Less than 10% of investment property sales yield more than 30% on resale
Buy-to-let purchases are estimated at 7.24% of total home buying activity, according to Q2 2018 FNB Estate Agent Survey. This is down from Q1’s 7.9%.
This is noticeably lower than the 9.77% estimate of Q2 2017, and continues a lengthy period of single-digit percentage estimates for buy-to-let buying.
“Zooming in on South Africa’s major regions, it is the Cape Town housing market which until recently was the strongest regional housing market, that has shown the strongest buy-to-let estimate of 9.5% of total home buying for the first two quarters of 2018,” said FNB household market analyst, John Loos. “The recent estimates of buy-to-let levels in South Africa remain moderate by comparison to last decade’s boom period, where they were estimated as high as around 25% of total home buying at a stage back in 2004.”

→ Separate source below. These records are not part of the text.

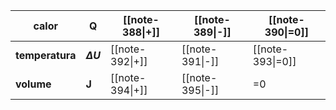 | calor           | Q              | [[note-388\|+]] | [[note-389\|-]] | [[note-390\|=0]] |
| --------------- | -------------- | --------------- | --------------- | ---------------- |
| **temperatura** | **$\Delta U$** | [[note-392\|+]] | [[note-391\|-]] | [[note-393\|=0]] |
| **volume**      | **J**          | [[note-394\|+]] | [[note-395\|-]] | =0               |

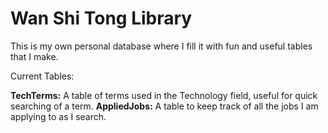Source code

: # Wan Shi Tong Library

This is my own personal database where I fill it with fun and useful tables that I make.


Current Tables:

<b>TechTerms:</b> A table of terms used in the Technology field, useful for quick searching of a term.
<b>AppliedJobs:</b> A table to keep track of all the jobs I am applying to as I search.
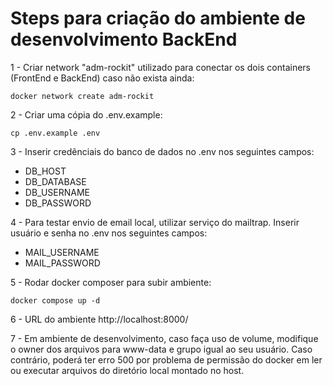 # Steps para criação do ambiente de desenvolvimento BackEnd

1 - Criar network "adm-rockit" utilizado para conectar os dois containers (FrontEnd e BackEnd) caso não exista ainda:

    docker network create adm-rockit

2 - Criar uma cópia do .env.example:

    cp .env.example .env

3 - Inserir credênciais do banco de dados no .env nos seguintes campos:
- DB_HOST
- DB_DATABASE
- DB_USERNAME
- DB_PASSWORD

4 - Para testar envio de email local, utilizar serviço do mailtrap. Inserir usuário e senha no .env nos seguintes campos:
- MAIL_USERNAME
- MAIL_PASSWORD

5 - Rodar docker composer para subir ambiente:

    docker compose up -d

6 - URL do ambiente http://localhost:8000/ 

7 - Em ambiente de desenvolvimento, caso faça uso de volume, modifique o owner dos arquivos para www-data e grupo igual ao seu usuário. Caso contrário, poderá ter erro 500 por problema de permissão do docker em ler ou executar arquivos do diretório local montado no host.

While buy-to-let purchasing is non-essential, one of its big potential attractions is the expected capital growth that can be achieved. However, house price growth currently remains benign (4.6% year-on-year average house price growth was recorded in May 2018).
“For those more focused on the rental income stream, rental growth has not been overly exciting either,” he said. “The latest Stats SA CPI-Rental survey recorded 5.14% year-on-year rental growth, only marginally better than our most recent house price growth estimate.”
For investors selling their properties, FNB reports that an estimated 9.25% of resold investment properties achieved values in excess of 30% higher than the previous purchase price. This is significantly lower than the 17% achieved in 2016.